If you could have a conversation with an author throughout history about their writing routine and creative process, who would that person be?

I grew up in England. We were taught Dickens at school and for me it started off as pure weight. Do I have to read this? What’s the exam about? And then I was gripped by the world he conjured, by the moral complications, by the pacing.

HBO may be a 20th century company but it’s pretty much a Dickensian model. There’s an installment (in Dickens’ case once a month) that is part of a season (around 20 months in total). You have to leave the reader wanting more, you have to gently remind them of what they might have forgotten.

But most of all, you have to have something for them to read the following month. I’d love to have seen Dickens with the pages laid out across his room, literally cutting and pasting together the stories that kept hundreds of thousands on tenterhooks. 

I’d love to know what you’re reading at the moment. What have been some of your favorite books you have read recently? 

I’ve just finished G-Man: J. Edgar Hoover and the Making of the American Century, the Beverley Gage history about J.Edgar Hoover. Before that, I’d read Making History: The Storytellers Who Shaped the Past – an extraordinary book by Richard Cohen that circles the question of ‘Shouldn’t you know who’s writing the history you say you believe?’

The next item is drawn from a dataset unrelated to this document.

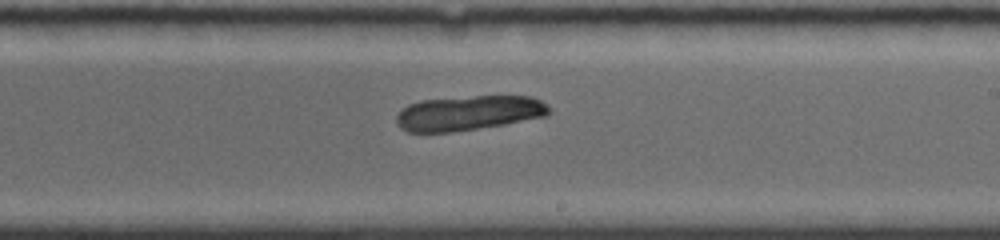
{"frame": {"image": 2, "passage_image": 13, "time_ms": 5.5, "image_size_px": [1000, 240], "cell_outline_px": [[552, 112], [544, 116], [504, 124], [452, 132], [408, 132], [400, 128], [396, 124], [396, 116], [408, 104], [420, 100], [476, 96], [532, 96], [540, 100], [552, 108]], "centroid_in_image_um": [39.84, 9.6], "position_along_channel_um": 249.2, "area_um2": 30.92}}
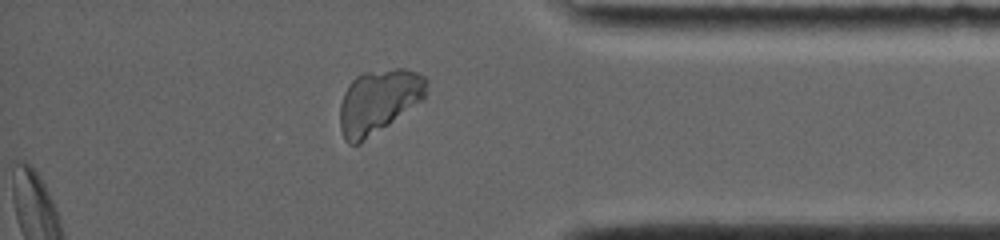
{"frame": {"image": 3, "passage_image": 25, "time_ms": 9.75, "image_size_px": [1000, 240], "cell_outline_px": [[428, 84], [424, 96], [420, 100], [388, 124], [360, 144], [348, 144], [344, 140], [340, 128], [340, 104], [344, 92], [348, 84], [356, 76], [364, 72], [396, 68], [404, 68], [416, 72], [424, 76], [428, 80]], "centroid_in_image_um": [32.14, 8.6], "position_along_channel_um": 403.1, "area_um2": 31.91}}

It made me reconsider Hoover himself. For his fifty years in control of the FBI he’s like a writer creating an ever-expanding institution that ends up mirroring himself – full of deft political moves, deep-set hypocrisy, but mostly highly effective. 

What does your current writing workspace look like?

I’ve lived in Miami for about ten years now. I write surrounded by books with a window with a view of the port. But the truth is that I also have a ‘hot desk’ at a local co-working space. 23 years of being a writer has taught me that I can write surrounded by people as long as I’m wearing headphones. And when I pull them off, there’s actually someone to chat to over coffee.